DS Modeling Visualizer Pro
- 3次元構造、ファイルの可視化、3次元構造においての原子・分子の編集が可能
- シーケンスウィンドウでマルチプルアライメントを表示
- シーケンスウィンドウと3次元構造ウィンドウが相互に反映
DS Biopolymer
- ポリペプチドのシーケンスをウィザードから入力(選択)することで、ペプチド構築、編集が可能
- タンパク質やリガンドなどを同一ウィンドウ、あるいは別々のウィンドウで同時に表示可能。 タンパク質等の構造エラーを自動的に修正
DS CHARMm(分子力学・動力学計算モジュール)
- 低分子から生体高分子に最適化された力場パラメーターを備えており、豊富な実績を持つ、 高度に認められ広く使われるシミュレーションパッケージ
DS Analysis
- DS CHARMmモジュールを使用して、計算した結果の解析及びアニメーション化
DS MODELER
- 自動的にタンパク質をホモロジーモデリング
- ウィザードの使用で簡単にループ修正
- シーケンスアライメント(2D、3D)が実行可能
- 拘束定義(Cis-prolines、disulphide bonds)、 アライメントの作成(シーケンスのidentity/similarity値を表示)
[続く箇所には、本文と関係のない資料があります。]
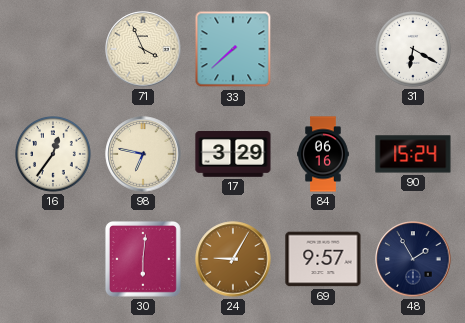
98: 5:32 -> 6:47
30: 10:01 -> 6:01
DS Protein Similarity Search
- タンパク質シーケンスのホモロジーを識別
- Web、ローカルのデータベースより検索(BLAST、gapped-BLAST、PSI-BLAST)、 ソートテーブル、ヒットテーブル、アラインシーケンスを自動的に作成
DS CFF
- 生体高分子及び低分子のためのCHARMmの力場オプション
DS Delphi
- Poisson-Boltzmann関数を使用した静電荷及び溶媒和計算
- 3次元静電荷エネルギー表示(グリッド、体積、固体)、 Delphiでの静電荷ポテンシャルに基づいて色で表示
DS Protein Families
- 進化系統樹を用いてタンパク質の機能に重要な残基を解析
- マルチプルシーケンスアライメント
- Aline123法(ClustalWを改良)
- Pre-alignedプロファイルの選択可
- シーケンスの進化関係、conservationパターンを元にファミリータンパク質を解析。 側鎖距離と露出残基によって残基をクラスター化
DS Protein Health
- Profiles-3Dを使用して、タンパク質構造を評価
- タンパク質全体、あるいは残基単位での計算が可能
DS LigandFit
- タンパク質-リガンドの親和性評価を高速/高精度に実行
- Cavity検索による活性部位探索
- 高速モンテカルロによるコンフォメーション空間の検索
- エネルギーグリッド計算を用いたドッキング配置/配座の高速な評価
DS LigScore
- 独自スコアリング関数LigScore2を含む各種スコアリング関数で タンパク-リガンドの結合親和性をスコア評価
DS Ludi
- タンパク構造既知、ターゲットリガンド構造未知の場合のリガンドのde novoデザイン。 タンパク質の結合部位に立体的化学的に適合
- リガンド-タンパク質複合体のスコアリング
- 結合親和性を増加させるような既知リガンド改変の示唆
1.4. マニュアル¶
Windows版 Discovery Studioにヘルプがあります。
Discovery Studio起動後にメニューバーの「Help」→「Help Topics」を選択するとブラウザが起動し、ヘルプ画面が表示されます。
または、マウスポインタを項目上に置くと、その項目の簡単な説明が表示されます。
その説明の下部の「Click here for help」をクリックするとその項目に関するヘルプ画面が表示されます。
ダイアログの「Help」をクリックすることでもヘルプ画面を表示することができます。